◆ **Page extract**

•••••

The European Court of Human Rights, sitting, in accordance

with Article 43 (art. 43) of the Convention for the Protection of

Human Rights and Fundamental Freedoms ("the Convention")** and the

relevant provisions of the Rules of Court, as a Chamber composed of

the following judges:

Mr R. Ryssdal, President,

Mr F. Matscher,

Mr B. Walsh,

Mr C. Russo,

Mr A. Spielmann,

Mr N. Valticos,

Mr A.N. Loizou,

Mr J.M. Morenilla,

Mr F. Bigi,

and also of Mr M.-A. Eissen, Registrar, and Mr H. Petzold, Deputy

Registrar,

Having deliberated in private on 30 October 1991 and

24 January 1992,

Delivers the following judgment, which was adopted on the

last-mentioned date:

_______________

Notes by the Registrar

* The case is numbered 16/1991/268/339. The first number is the

case's position on the list of cases referred to the Court in the

relevant year (second number). The last two numbers indicate the

case's position on the list of cases referred to the Court since its

creation and on the list of the corresponding originating

applications to the Commission.

** As amended by Article 11 of Protocol No. 8 (P8-11), which came

into force on 1 January 1990.

_______________

PROCEDURE

1. The case was referred to the Court on 8 March 1991 by the

European Commission of Human Rights ("the Commission"), within the

three-month period laid down by Article 32 para. 1 and Article 47

(art. 32-1, art. 47) of the Convention. It originated in an application

(no. 12409/86) against the Italian Republic lodged with the

Commission under Article 25 (art. 25) by an Italian national,

Mrs Silvia Steffano, on 16 June 1986.

The Commission's request referred to Articles 44 and 48

(art. 44, art. 48) and to the declaration whereby Italy recognised

the compulsory jurisdiction of the Court (Article 46) (art. 46).

The object of the request was to obtain a decision as to whether the

facts of the case disclosed a breach by the respondent State of its

obligations under Article 6 para. 1 (art. 6-1).

2. In response to the enquiry made in accordance with

Rule 33 para. 3 (d) of the Rules of Court, the applicant stated that she

wished to take part in the proceedings; the President of the Court

gave her leave to present her own case (Rule 30 para. 1, second

sentence).

•••••

◆ **Work to complete**
1. Decide whether each statement below agrees with the judgment excerpt, answering yes or no and quoting the words from the judgment excerpt that settle it.
(a) The Commission referred the case to the Court on 8 March 1991.
(b) The application against the Italian Republic was lodged by a British national.
(c) The applicant declared that she did not wish to take part in the proceedings.
2. Write out the part of the judgment excerpt starting with "the compulsory jurisdiction" and going on through "1 (art. 6-1).", word for word.

[Saved data entries]
•••••

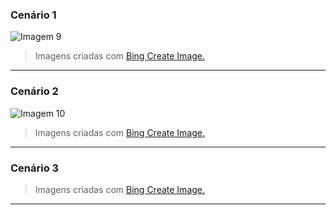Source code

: 
### Cenário 1
![Imagem 9](https://drive.google.com/uc?export=view&id=1YJfaKnholBv3FAmxMiqm2VAwDmFkhCnc)
> Imagens criadas com [Bing Create Image.](https://www.bing.com/images/create)

 
---
### Cenário 2
![Imagem 10](https://drive.google.com/uc?export=view&id=1WKS65kzkRyA5LZ_c1HMbiQPW902ykBQy)
> Imagens criadas com [Bing Create Image.](https://www.bing.com/images/create)
---

### Cenário 3
> Imagens criadas com [Bing Create Image.](https://www.bing.com/images/create)

---
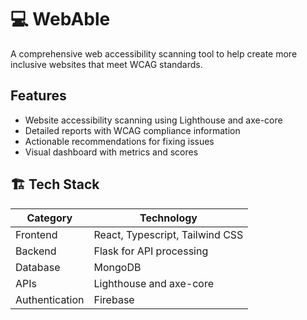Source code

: # 💻 WebAble 

A comprehensive web accessibility scanning tool to help create more inclusive websites that meet WCAG standards.

## Features

- Website accessibility scanning using Lighthouse and axe-core
- Detailed reports with WCAG compliance information
- Actionable recommendations for fixing issues
- Visual dashboard with metrics and scores

## 🏗️ Tech Stack

| Category      | Technology                                   |
|---------------|----------------------------------------------|
| Frontend      | React, Typescript, Tailwind CSS              |
| Backend       | Flask for API processing                     |
| Database      | MongoDB                                      |
| APIs          | Lighthouse and axe-core                      |
| Authentication | Firebase                                    |
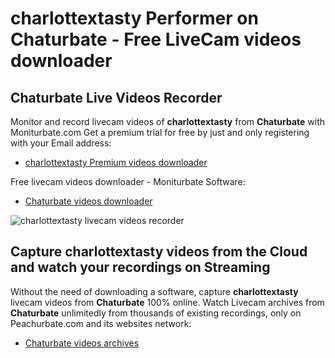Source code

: # charlottextasty Performer on Chaturbate - Free LiveCam videos downloader

## Chaturbate Live Videos Recorder

Monitor and record livecam videos of **charlottextasty** from **Chaturbate** with Moniturbate.com
Get a premium trial for free by just and only registering with your Email address:
* [charlottextasty Premium videos downloader](https://moniturbate.com/request-demo-licence-key.html)

Free livecam videos downloader - Moniturbate Software:
* [Chaturbate videos downloader](https://moniturbate.com/moniturbate-download-software.html)

![charlottextasty livecam videos recorder](https://peachurnet.com/templates/moniturbate-software.png)


## Capture charlottextasty videos from the Cloud and watch your recordings on Streaming

Without the need of downloading a software, capture **charlottextasty** livecam videos from **Chaturbate** 100% online.
Watch Livecam archives from **Chaturbate** unlimitedly from thousands of existing recordings, only on Peachurbate.com and its websites network:
* [Chaturbate videos archives](https://peachurnet.com/)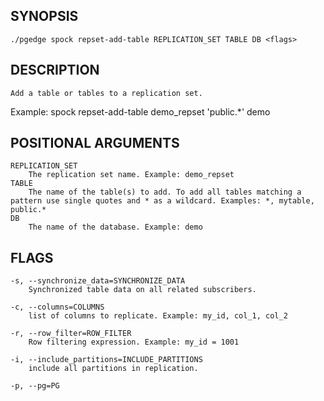 ## SYNOPSIS
    ./pgedge spock repset-add-table REPLICATION_SET TABLE DB <flags>
 
## DESCRIPTION
    Add a table or tables to a replication set. 

Example: spock repset-add-table demo_repset 'public.*' demo
 
## POSITIONAL ARGUMENTS
    REPLICATION_SET
        The replication set name. Example: demo_repset
    TABLE
        The name of the table(s) to add. To add all tables matching a pattern use single quotes and * as a wildcard. Examples: *, mytable, public.*
    DB
        The name of the database. Example: demo
 
## FLAGS
    -s, --synchronize_data=SYNCHRONIZE_DATA
        Synchronized table data on all related subscribers.
    
    -c, --columns=COLUMNS
        list of columns to replicate. Example: my_id, col_1, col_2
    
    -r, --row_filter=ROW_FILTER
        Row filtering expression. Example: my_id = 1001
    
    -i, --include_partitions=INCLUDE_PARTITIONS
        include all partitions in replication.
    
    -p, --pg=PG
    
    
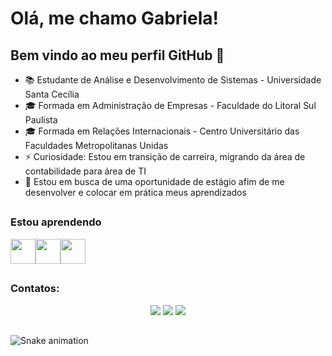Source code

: # Olá, me chamo Gabriela! 

## Bem vindo ao meu perfil GitHub 👋

<ul>
  <li>📚 Estudante de Análise e Desenvolvimento de Sistemas - Universidade Santa Cecília</li>
  <li>🎓 Formada em Administração de Empresas - Faculdade do Litoral Sul Paulista </li>
  <li>🎓 Formada em Relações Internacionais - Centro Universitário das Faculdades Metropolitanas Unidas
  <li>⚡ Curiosidade: Estou em transição de carreira, migrando da área de contabilidade para área de TI
  <li>🤝 Estou em busca de uma oportunidade de estágio afim de me desenvolver e colocar em prática meus aprendizados
</ul>

##

### Estou aprendendo

<img src="https://upload.wikimedia.org/wikipedia/commons/thumb/9/99/Unofficial_JavaScript_logo_2.svg/2048px-Unofficial_JavaScript_logo_2.svg.png" width="40" height="40"/><img src="https://www.w3.org/html/logo/downloads/HTML5_Badge_512.png" width="40" height="40"/><img src="https://logospng.org/download/css-3/logo-css-3-2048.png" width="40" height="40"/>

##

### Contatos:
<div align="center"> 
<a href="https://instagram.com/_gmenneses" target="_blank"><img src="https://img.shields.io/badge/-Instagram-%23E4405F?style=for-the-badge&logo=instagram&logoColor=white" target="_blank"></a>
<a href = "mailto:contato@seu-usuário-aqui"><img src="https://img.shields.io/badge/-Gmail-%23333?style=for-the-badge&logo=gmail&logoColor=white" target="_blank"></a>
<a href="https://www.linkedin.com/in/gmenneses" target="_blank"><img src="https://img.shields.io/badge/-LinkedIn-%230077B5?style=for-the-badge&logo=linkedin&logoColor=white" target="_blank"></a>
</div>

##
  ![Snake animation](https://github.com/camilafernanda/camilafernanda/blob/output/github-contribution-grid-snake.svg)

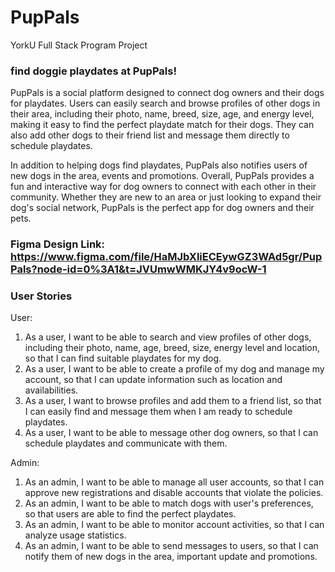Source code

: # PupPals
YorkU Full Stack Program Project

### find doggie playdates at PupPals!
PupPals is a social platform designed to connect dog owners and their dogs for playdates. Users can easily search and browse profiles of other dogs in their area, including their photo, name, breed, size, age, and energy level, making it easy to find the perfect playdate match for their dogs. They can also add other dogs to their friend list and message them directly to schedule playdates. 

In addition to helping dogs find playdates, PupPals also notifies users of new dogs in the area, events and promotions. Overall, PupPals provides a fun and interactive way for dog owners to connect with each other in their community. Whether they are new to an area or just looking to expand their dog's social network, PupPals is the perfect app for dog owners and their pets.

### Figma Design Link: https://www.figma.com/file/HaMJbXliECEywGZ3WAd5gr/PupPals?node-id=0%3A1&t=JVUmwWMKJY4v9ocW-1

### User Stories

User:
1. As a user, I want to be able to search and view profiles of other dogs, including their photo, name, age, breed, size, energy level and location, so that I can find suitable playdates for my dog.
2. As a user, I want to be able to create a profile of my dog and manage my account, so that I can update information such as location and availabilities.
3. As a user, I want to browse profiles and add them to a friend list, so that I can easily find and message them when I am ready to schedule playdates.
4. As a user, I want to be able to message other dog owners, so that I can schedule playdates and communicate with them.


Admin:
1. As an admin, I want to be able to manage all user accounts, so that I can approve new registrations and disable accounts that violate the policies.
2. As an admin, I want to be able to match dogs with user's preferences, so that users are able to find the perfect playdates.
3. As an admin, I want to be able to monitor account activities, so that I can analyze usage statistics.
4. As an admin, I want to be able to send messages to users, so that I can notify them of new dogs in the area, important update and promotions.

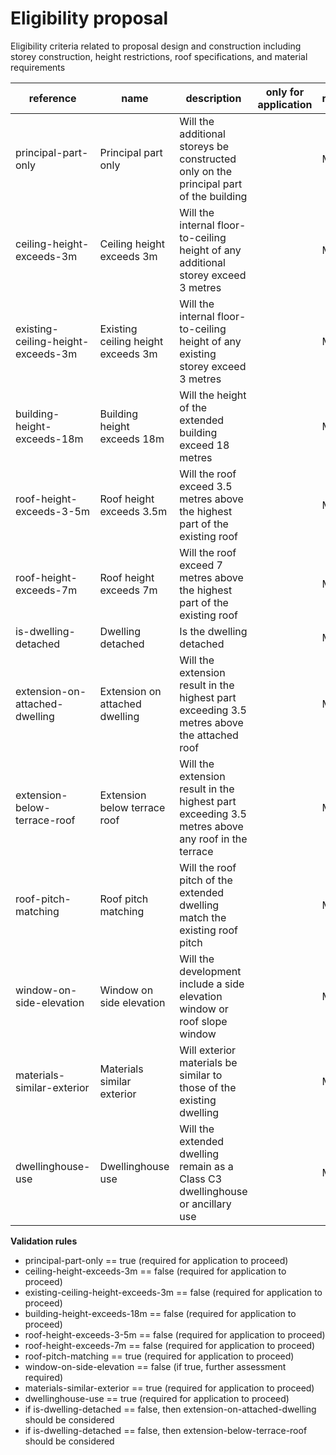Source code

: # Eligibility proposal

Eligibility criteria related to proposal design and construction including storey construction,
height restrictions, roof specifications, and material requirements


| reference | name | description | only for application | requirement | notes |
| --- | --- | --- | --- | --- | --- |
| principal-part-only | Principal part only | Will the additional storeys be constructed only on the principal part of the building |  | MUST |  |
| ceiling-height-exceeds-3m | Ceiling height exceeds 3m | Will the internal floor-to-ceiling height of any additional storey exceed 3 metres |  | MUST |  |
| existing-ceiling-height-exceeds-3m | Existing ceiling height exceeds 3m | Will the internal floor-to-ceiling height of any existing storey exceed 3 metres |  | MUST |  |
| building-height-exceeds-18m | Building height exceeds 18m | Will the height of the extended building exceed 18 metres |  | MUST |  |
| roof-height-exceeds-3-5m | Roof height exceeds 3.5m | Will the roof exceed 3.5 metres above the highest part of the existing roof |  | MUST |  |
| roof-height-exceeds-7m | Roof height exceeds 7m | Will the roof exceed 7 metres above the highest part of the existing roof |  | MUST |  |
| is-dwelling-detached | Dwelling detached | Is the dwelling detached |  | MUST |  |
| extension-on-attached-dwelling | Extension on attached dwelling | Will the extension result in the highest part exceeding 3.5 metres above the attached roof |  | MAY | Rule: is a MUST if `is-dwelling-detached` is `False` |
| extension-below-terrace-roof | Extension below terrace roof | Will the extension result in the highest part exceeding 3.5 metres above any roof in the terrace |  | MAY | Rule: is a MUST if `is-dwelling-detached` is `False` |
| roof-pitch-matching | Roof pitch matching | Will the roof pitch of the extended dwelling match the existing roof pitch |  | MUST |  |
| window-on-side-elevation | Window on side elevation | Will the development include a side elevation window or roof slope window |  | MUST |  |
| materials-similar-exterior | Materials similar exterior | Will exterior materials be similar to those of the existing dwelling |  | MUST |  |
| dwellinghouse-use | Dwellinghouse use | Will the extended dwelling remain as a Class C3 dwellinghouse or ancillary use |  | MUST |  |

**Validation rules**

- principal-part-only == true (required for application to proceed)
- ceiling-height-exceeds-3m == false (required for application to proceed)
- existing-ceiling-height-exceeds-3m == false (required for application to proceed)
- building-height-exceeds-18m == false (required for application to proceed)
- roof-height-exceeds-3-5m == false (required for application to proceed)
- roof-height-exceeds-7m == false (required for application to proceed)
- roof-pitch-matching == true (required for application to proceed)
- window-on-side-elevation == false (if true, further assessment required)
- materials-similar-exterior == true (required for application to proceed)
- dwellinghouse-use == true (required for application to proceed)
- if is-dwelling-detached == false, then extension-on-attached-dwelling should be considered
- if is-dwelling-detached == false, then extension-below-terrace-roof should be considered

•••••

◆ **Solved problems**
1.
(a) Yes: "The case was referred to the Court on 8 March 1991 by the European Commission of Human Rights"
(b) No: "by an Italian national, Mrs Silvia Steffano, on 16 June 1986"
(c) No: "the applicant stated that she wished to take part in the proceedings"

2.
the compulsory jurisdiction of the Court (Article 46) (art. 46).

The object of the request was to obtain a decision as to whether the

facts of the case disclosed a breach by the respondent State of its

obligations under Article 6 para. 1 (art. 6-1).